Стиль и смысл. Кино, театр, литература - страница 26



Бунт против признания роли социальных обстоятельств, вытекающий из отрицания «неистинного» повседневного обывательского существования, является принципиальной иллюзией. Происходя в идеальной сфере, сфере вымысла и искусства, он парадоксальным образом приводит ко все тому же признанию зависимости. Делая вид, что он сбрасывает цепи социального детерминизма, такой бунтарь обрекает себя на положение раба космического хаоса. Он чувствует себя уже не жертвой презренных обстоятельств, – их он игнорирует, мысленно поставив себя в масштаб вселенной, – но трагическим страдальцем, претерпевающим ниспосланные судьбой неотвратимые несчастья «человеческого удела». Быть может, это для него почетнее, но рабское состояние не отменяется. Бунт оборачивается проповедью «amor Fati» («любви к судьбе», то есть фаталистического пессимизма), ницшеанским «трагическим дионисийством». В конечном итоге к такому же пониманию «театра жестокости» пришел в написанных позднее разделах своей книги и Арто, ставя знак равенства между жестокостью, жизнью и необходимостью. Жестокость он понимает как «аппетит к жизни», «усилие», «существование через усилие», «подчинение необходимости». Местом, где должно сообщаться подобное «трансцендентное ощущение жизни», Арто де лает театр, считая, что только там можно изменить людей, а себя объявляет его пророком.

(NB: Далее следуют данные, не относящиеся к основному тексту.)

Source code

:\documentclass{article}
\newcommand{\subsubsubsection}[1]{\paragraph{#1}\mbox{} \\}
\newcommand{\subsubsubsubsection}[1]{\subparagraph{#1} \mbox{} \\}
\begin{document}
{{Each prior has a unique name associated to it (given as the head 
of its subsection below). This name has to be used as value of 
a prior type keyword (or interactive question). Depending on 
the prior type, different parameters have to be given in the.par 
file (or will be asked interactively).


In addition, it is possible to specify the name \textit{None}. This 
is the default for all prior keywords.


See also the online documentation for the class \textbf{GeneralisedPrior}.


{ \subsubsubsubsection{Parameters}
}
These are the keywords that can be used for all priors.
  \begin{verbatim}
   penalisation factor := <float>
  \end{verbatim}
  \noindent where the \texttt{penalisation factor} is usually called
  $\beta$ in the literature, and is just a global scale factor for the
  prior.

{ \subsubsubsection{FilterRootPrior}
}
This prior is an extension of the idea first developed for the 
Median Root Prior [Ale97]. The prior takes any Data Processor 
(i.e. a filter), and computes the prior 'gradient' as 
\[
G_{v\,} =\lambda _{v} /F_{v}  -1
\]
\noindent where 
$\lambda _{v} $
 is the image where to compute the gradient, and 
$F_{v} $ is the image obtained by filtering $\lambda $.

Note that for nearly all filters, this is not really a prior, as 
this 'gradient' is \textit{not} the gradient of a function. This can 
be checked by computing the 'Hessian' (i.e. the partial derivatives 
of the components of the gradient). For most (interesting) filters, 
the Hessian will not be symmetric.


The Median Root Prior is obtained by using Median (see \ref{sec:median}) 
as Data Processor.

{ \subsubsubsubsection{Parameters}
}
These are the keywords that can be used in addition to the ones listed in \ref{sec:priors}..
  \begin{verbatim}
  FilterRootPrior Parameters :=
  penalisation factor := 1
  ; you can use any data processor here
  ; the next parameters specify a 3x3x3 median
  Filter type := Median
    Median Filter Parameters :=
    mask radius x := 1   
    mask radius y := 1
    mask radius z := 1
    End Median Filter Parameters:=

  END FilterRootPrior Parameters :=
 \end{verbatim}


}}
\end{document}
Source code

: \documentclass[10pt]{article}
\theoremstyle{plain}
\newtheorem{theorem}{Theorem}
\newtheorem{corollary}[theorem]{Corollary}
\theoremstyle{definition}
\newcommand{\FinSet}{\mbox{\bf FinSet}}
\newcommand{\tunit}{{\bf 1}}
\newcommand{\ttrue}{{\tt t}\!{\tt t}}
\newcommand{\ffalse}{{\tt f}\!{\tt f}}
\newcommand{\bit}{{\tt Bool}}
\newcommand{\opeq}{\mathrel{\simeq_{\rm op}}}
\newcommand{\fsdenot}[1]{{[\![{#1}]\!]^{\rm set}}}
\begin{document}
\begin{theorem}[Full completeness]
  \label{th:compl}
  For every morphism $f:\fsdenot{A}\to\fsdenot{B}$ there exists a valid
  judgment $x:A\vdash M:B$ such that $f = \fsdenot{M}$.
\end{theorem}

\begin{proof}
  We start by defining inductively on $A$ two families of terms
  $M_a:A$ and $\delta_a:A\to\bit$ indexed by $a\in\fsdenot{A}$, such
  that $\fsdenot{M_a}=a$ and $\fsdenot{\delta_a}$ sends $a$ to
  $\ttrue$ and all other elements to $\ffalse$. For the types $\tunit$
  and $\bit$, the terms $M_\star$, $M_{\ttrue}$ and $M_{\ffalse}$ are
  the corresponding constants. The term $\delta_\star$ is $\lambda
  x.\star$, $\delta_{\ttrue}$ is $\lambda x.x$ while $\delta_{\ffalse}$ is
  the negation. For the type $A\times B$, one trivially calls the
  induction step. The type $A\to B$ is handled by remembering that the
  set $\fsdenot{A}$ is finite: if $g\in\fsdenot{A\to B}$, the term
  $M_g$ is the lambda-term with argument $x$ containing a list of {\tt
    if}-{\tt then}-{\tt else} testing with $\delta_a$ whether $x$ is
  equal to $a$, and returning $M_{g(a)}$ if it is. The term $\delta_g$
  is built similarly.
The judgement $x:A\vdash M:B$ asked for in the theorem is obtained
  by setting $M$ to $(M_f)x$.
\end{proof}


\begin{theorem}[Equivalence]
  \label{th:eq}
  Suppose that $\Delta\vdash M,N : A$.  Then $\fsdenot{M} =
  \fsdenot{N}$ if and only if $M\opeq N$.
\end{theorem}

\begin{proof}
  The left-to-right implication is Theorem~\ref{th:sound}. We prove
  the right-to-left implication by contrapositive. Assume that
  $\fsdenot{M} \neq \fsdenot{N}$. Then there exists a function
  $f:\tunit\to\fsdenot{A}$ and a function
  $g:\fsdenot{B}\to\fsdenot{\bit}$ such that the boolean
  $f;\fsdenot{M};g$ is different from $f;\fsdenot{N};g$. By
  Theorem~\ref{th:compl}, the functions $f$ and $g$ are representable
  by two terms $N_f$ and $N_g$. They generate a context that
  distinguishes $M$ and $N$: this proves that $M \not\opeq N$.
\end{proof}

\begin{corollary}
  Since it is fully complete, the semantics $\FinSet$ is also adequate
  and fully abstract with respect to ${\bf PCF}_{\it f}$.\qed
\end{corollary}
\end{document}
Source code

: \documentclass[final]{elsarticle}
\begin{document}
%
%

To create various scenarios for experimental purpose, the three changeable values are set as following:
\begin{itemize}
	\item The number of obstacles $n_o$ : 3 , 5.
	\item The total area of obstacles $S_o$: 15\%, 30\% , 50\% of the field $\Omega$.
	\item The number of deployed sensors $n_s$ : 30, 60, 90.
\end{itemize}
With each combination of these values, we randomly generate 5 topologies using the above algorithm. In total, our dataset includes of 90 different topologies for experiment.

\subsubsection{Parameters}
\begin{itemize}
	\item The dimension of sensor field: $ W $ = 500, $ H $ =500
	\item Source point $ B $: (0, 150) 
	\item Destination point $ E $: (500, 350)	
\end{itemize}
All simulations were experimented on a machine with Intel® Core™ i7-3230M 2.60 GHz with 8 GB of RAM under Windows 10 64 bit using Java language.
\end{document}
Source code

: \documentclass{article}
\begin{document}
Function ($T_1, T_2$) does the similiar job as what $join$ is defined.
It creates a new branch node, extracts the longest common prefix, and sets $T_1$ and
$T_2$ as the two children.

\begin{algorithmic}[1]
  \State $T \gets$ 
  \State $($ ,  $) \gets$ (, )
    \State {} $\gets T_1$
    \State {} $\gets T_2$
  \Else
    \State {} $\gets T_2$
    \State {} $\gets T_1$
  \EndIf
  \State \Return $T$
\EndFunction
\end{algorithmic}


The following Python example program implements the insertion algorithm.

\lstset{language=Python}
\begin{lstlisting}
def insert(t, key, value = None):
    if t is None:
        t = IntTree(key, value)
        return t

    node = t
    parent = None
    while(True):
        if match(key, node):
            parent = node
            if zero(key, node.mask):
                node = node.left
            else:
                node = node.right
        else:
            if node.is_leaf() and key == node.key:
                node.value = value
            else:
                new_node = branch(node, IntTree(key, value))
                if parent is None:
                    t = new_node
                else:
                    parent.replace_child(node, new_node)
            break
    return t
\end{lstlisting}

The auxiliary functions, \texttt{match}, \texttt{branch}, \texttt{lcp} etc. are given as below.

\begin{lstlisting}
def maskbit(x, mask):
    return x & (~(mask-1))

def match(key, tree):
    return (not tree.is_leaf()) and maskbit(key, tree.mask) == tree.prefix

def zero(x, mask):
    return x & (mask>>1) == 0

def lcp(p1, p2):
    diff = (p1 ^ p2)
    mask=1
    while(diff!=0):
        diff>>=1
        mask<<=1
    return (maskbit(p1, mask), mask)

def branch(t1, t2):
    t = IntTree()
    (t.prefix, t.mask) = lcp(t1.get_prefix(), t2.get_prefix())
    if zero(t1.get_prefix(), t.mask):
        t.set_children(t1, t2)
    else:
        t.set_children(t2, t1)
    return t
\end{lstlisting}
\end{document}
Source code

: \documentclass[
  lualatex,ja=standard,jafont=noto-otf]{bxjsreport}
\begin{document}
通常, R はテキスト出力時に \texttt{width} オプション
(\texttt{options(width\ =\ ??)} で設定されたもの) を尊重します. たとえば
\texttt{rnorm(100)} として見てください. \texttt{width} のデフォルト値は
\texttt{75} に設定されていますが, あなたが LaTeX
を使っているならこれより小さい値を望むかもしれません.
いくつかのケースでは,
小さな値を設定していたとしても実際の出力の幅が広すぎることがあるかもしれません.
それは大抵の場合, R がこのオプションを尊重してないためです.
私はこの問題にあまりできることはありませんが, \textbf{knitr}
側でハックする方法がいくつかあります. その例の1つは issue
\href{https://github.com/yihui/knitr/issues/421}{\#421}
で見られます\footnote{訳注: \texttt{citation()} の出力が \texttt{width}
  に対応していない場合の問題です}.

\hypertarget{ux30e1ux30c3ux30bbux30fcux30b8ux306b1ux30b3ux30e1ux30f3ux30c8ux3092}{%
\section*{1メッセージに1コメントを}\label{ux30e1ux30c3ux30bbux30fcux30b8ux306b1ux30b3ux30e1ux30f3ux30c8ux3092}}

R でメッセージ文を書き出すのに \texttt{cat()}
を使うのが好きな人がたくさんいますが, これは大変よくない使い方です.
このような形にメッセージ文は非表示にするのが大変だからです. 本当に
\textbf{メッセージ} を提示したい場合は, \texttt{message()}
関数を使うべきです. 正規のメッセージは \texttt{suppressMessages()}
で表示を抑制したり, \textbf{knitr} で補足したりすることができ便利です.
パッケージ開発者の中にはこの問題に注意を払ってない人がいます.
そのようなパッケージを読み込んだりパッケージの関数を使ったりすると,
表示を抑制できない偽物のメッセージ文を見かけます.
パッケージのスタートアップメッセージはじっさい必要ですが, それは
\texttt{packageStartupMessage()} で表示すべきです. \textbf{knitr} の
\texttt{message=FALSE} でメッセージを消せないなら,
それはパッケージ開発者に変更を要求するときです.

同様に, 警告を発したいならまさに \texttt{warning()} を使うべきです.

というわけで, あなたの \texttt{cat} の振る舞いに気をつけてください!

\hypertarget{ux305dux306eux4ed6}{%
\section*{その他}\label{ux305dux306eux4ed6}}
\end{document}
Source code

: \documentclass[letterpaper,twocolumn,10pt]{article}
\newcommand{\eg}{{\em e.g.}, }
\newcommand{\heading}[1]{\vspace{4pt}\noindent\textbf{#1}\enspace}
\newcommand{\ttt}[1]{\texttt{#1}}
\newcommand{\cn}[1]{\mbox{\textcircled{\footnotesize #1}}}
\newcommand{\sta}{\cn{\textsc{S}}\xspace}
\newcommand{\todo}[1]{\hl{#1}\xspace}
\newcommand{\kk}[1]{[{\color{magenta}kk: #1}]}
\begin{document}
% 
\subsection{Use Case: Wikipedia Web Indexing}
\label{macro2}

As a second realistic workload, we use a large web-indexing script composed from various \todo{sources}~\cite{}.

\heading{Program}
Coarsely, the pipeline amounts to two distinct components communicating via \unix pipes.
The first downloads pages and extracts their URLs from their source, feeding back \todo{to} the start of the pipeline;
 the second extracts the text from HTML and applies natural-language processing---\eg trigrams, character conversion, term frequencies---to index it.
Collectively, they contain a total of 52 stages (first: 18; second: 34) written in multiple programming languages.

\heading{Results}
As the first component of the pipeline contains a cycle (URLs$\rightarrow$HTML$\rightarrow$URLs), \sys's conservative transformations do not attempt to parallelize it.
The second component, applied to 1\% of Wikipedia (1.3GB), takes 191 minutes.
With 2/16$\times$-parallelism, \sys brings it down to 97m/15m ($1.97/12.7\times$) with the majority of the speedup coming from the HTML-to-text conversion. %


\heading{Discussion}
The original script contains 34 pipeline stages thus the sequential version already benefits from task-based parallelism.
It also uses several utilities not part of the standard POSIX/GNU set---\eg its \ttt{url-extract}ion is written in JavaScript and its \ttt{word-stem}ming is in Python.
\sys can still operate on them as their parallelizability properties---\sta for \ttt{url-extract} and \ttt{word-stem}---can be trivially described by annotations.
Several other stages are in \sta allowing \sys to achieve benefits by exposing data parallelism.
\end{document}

Арто, следовательно, пытается решить проблему современной трагедии, которая оказалась лишенной почвы в результате осознания полной зависимости человека от социальных обстоятельств. (Золотой век трагедии нового времени остался позади с эпохой Возрождения, когда герой, не признавая справедливости, занявшей место античного Рока Истории, мог еще вступить с ней в единоборство.) Адресуя свой «театр жестокости» свободному от социально-психологического де терминизма «тотальному человеку», Арто хочет заставить его путем эмоционального потрясения ощутить всевластие стоящей над Историей Судьбы.

Как и большинство эстетических экстремистов, Арто не увидел полного воплощения своих видений о театре. Оказавшись ко времени войны в сумасшедшем доме, не смог он увидеть и того, как откликались на «зов судьбы», который дано было услышать «вождю», миллионы немцев, для которых разрушение было не ритуалом, но выполнением приказа, а пролитие крови – не дионисийским экстазом, но ежедневной работой. Проповедью иррационализма, демагогически использованной для борьбы с буржуазной демократией, давно вступившей в эпоху кризиса, национал-социализм прикрыл крайние фор мы весьма рациональной авторитарно-бюрократической системы, порожденной империализмом. Миф, вместо истории и реальности, утверждающей вечное и неизменное, использовался как средство оболванивания масс, которым «вожди» и пророки тут же подсовывали реальность, выгодную им и творимую ими.

Дело здесь отнюдь не в самом мифе и, следовательно, не в искусстве, на которое иногда взваливают грехи общественного бытия. Миф лишь соответствует структуре сознания, принципиально нацеленного на всякую веру, структуре, обусловленной общественным бытием. В результате содержание сознания проецируется вовне и закрепляется в определенных вещах, знаках или символах, разумеется, при отсутствии контроля над тем, соответствуют ли эти знаки действительности. Именно при отсутствии такого соотнесения знаки и символы становятся замкнутой в себе системой, заменяющей действительность и образующей мифическую реальность, которая для мифотворческого сознания является единственной и истинной.